No podía ser de otra manera. El gobierno del presidente Boric está terminando tal como empezó y tal como lo transformó en costumbre en sus cuatro años: intentando pasar gato por liebre. Distanciado del sentido común, de la lógica y sólo pensando en el beneficio directo de los suyos, de su patota.
Bajo el pretexto amable —y mediáticamente útil— de cerrar un reajuste salarial para los funcionarios públicos, el Ministerio de Hacienda decidió colar, casi como letra chica, un cambio estructural de enorme alcance político y administrativo. No se trata del porcentaje del reajuste, equivalente a un 3,4%, cifra modesta y coherente con un Estado fiscalmente exhausto. El verdadero corazón del acuerdo está en otra parte: en el punto 14, ese que transforma una negociación salarial en un auténtico cerrojo institucional para el próximo gobierno.
Dicho sin rodeos: el Frente Amplio aprovechó el último respiro de su agonizante mandato para intentar blindar a cientos de miles de funcionarios públicos, rigidizando al extremo el régimen de contratas y dificultando —hasta lo impracticable— cualquier intento de reestructuración futura. Una maniobra clásica de quienes saben que se van, pero no quieren soltar el poder real. Porque el poder no siempre está en La Moneda; muchas veces está en la firma que tramita, en el funcionario que interpreta, en la burocracia que ejecuta o paraliza.
El acuerdo establece que la no renovación de contratas sólo podrá realizarse mediante un acto administrativo “fundado”, con hechos, fundamentos de derecho y criterios objetivos “acreditables”, descartando expresamente la referencia genérica a las necesidades del servicio. Es decir, se presume la mala fe del gobierno entrante y se judicializa —o “contraloriza”— cualquier decisión de gestión.
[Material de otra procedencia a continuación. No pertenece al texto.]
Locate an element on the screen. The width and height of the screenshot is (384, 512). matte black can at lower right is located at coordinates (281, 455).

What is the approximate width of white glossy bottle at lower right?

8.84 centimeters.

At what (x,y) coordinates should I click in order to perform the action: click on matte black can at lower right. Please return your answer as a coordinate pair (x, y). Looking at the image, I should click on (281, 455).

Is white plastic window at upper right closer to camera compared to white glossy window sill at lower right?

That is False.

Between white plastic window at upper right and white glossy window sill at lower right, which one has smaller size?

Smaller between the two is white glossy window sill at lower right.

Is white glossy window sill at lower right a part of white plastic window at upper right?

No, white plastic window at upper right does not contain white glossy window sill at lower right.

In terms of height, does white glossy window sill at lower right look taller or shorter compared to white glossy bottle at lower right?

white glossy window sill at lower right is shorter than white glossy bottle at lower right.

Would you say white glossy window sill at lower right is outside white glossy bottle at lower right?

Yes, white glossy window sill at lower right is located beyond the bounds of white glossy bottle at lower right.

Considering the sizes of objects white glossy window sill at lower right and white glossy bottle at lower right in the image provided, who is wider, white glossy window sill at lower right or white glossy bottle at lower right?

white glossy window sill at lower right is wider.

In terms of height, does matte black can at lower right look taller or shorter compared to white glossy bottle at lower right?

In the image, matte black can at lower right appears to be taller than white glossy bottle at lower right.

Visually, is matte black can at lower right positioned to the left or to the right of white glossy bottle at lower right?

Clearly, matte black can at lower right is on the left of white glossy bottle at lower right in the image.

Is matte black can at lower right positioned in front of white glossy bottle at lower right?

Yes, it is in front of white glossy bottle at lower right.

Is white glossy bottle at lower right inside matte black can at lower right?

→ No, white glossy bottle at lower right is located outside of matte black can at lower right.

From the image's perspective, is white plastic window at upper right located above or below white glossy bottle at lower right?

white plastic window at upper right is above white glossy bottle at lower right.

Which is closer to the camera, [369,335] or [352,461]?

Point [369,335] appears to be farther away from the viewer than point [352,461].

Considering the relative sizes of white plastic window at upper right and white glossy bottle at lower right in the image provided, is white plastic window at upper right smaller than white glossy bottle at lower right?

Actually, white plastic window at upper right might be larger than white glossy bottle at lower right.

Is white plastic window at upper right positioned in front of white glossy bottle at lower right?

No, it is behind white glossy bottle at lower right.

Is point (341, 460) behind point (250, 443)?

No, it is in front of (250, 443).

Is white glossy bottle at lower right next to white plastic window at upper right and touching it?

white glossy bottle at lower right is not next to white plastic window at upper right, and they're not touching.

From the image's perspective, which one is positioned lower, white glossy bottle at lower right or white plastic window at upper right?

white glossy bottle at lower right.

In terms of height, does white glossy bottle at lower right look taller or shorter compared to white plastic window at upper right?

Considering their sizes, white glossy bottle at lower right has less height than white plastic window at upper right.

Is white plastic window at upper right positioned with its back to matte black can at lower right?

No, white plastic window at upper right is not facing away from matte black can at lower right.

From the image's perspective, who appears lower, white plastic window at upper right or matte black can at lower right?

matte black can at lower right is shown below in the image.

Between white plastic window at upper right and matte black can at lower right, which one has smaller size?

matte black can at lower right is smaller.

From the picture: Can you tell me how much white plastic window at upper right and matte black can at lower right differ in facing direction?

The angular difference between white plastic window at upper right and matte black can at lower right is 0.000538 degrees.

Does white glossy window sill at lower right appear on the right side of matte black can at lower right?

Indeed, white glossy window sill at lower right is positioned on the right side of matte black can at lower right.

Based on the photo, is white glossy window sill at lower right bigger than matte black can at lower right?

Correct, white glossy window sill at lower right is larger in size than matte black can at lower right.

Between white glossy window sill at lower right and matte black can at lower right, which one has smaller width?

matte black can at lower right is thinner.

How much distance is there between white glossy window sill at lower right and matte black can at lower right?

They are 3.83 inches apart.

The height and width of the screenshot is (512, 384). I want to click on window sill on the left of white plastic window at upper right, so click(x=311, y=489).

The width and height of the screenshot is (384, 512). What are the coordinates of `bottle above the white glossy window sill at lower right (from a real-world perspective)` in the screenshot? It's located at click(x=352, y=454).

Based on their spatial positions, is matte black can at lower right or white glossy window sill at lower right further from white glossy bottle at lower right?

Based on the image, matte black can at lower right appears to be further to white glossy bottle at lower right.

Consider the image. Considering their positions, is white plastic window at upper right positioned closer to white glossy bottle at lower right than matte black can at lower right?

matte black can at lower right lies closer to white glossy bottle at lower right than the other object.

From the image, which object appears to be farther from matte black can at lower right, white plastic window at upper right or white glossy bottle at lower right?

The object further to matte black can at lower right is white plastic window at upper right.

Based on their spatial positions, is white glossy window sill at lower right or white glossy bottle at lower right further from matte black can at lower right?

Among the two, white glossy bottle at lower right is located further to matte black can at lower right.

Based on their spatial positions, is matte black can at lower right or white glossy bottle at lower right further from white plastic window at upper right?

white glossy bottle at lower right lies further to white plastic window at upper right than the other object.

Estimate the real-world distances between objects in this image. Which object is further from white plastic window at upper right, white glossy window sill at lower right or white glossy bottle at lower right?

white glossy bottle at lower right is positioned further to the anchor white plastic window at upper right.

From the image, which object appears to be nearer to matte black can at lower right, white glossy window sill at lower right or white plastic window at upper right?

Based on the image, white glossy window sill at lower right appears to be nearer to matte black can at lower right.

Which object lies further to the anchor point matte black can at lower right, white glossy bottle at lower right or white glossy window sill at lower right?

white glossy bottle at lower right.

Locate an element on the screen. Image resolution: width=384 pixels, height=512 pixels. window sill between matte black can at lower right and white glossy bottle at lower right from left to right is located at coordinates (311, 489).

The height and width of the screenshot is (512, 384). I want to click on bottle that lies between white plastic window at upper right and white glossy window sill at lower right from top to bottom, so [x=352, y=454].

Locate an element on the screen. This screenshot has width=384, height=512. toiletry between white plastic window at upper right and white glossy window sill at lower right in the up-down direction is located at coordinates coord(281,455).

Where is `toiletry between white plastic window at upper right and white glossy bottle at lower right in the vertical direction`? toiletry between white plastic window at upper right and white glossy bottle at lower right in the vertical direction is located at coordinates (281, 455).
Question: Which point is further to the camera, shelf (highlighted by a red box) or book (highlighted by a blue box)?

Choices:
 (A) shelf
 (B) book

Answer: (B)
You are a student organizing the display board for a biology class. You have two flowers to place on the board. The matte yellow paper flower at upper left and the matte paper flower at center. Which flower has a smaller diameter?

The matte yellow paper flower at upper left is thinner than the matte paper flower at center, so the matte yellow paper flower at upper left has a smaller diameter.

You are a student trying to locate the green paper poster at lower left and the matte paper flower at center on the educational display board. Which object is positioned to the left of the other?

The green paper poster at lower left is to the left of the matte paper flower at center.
A esto se suma una reinterpretación expansiva del principio de confianza legítima, permitiendo que funcionarios con apenas dos años continuos puedan reclamar por la no renovación de su designación, obligando a la Contraloría a pronunciarse salvo que exista una acción judicial paralela.
No estamos frente a un ajuste técnico. Estamos frente a un diseño político deliberado. Según estimaciones del economista David Bravo, este acuerdo rigidiza el estatus de contrata de casi 380 mil personas en el sector público. Para dimensionar el despropósito: hoy los funcionarios de planta —los históricamente inamovibles— en el Gobierno Central y municipalidades suman cerca de 245 mil. Con este acuerdo, el gobierno saliente agrega de un plumazo casi 380 mil más a esa categoría de hecho. Un Estado capturado por la inercia, no por el mérito.
La pregunta es inevitable: ¿con qué legitimidad un gobierno que se va, y que además ha fracasado estrepitosamente en su promesa de eficiencia, modernización y probidad, pretende hipotecar la capacidad de gestión del próximo? ¿Desde cuándo un reajuste salarial habilita una reforma encubierta al estatuto administrativo? La respuesta es evidente: cuando se gobierna como si el Estado fuera una ONG militante y no una institución al servicio de todos se actúa así.
Desde la ANEF, como era esperable, se niega el “amarre” y se habla de evitar la “discrecionalidad abusiva”. Argumentan que no quieren ser botín político y recuerdan los despidos de 2010. El problema es que confunden —convenientemente— dos planos distintos. Nadie discute que los despidos arbitrarios son reprochables. Lo que sí se discute es la pretensión de convertir la contrata en planta encubierta, sin concurso, sin evaluación de desempeño y sin responsabilidad fiscal. Combatir la arbitrariedad no exige petrificar el Estado; exige reglas claras, no trincheras ideológicas.
El silencio técnico de Hacienda y Dipres es tan elocuente como preocupante. No hay informe de impacto, no hay estimación de costos futuros, no hay análisis de cómo este acuerdo afecta la gestión pública, la flexibilidad presupuestaria o la responsabilidad del próximo Ejecutivo. Todo se reduce a una lógica simple: proteger a los propios hoy, aunque el país pague mañana.
Si José Antonio Kast —o cualquier otro presidente— quisiera reorganizar servicios, evaluar programas fallidos o simplemente alinear equipos con su mandato democrático, se encontrará con un Estado atrincherado, armado de recursos administrativos y jurídicos, diseñado no para servir al ciudadano, sino para resistir al adversario político. Eso no es neutralidad del Estado. Eso es colonización.
El Frente Amplio llegó prometiendo terminar con los abusos. Se va dejando uno nuevo, masivo y estructural. Llegó denunciando las “agencias de empleo” del pasado. Se va convertido en la más grande de todas.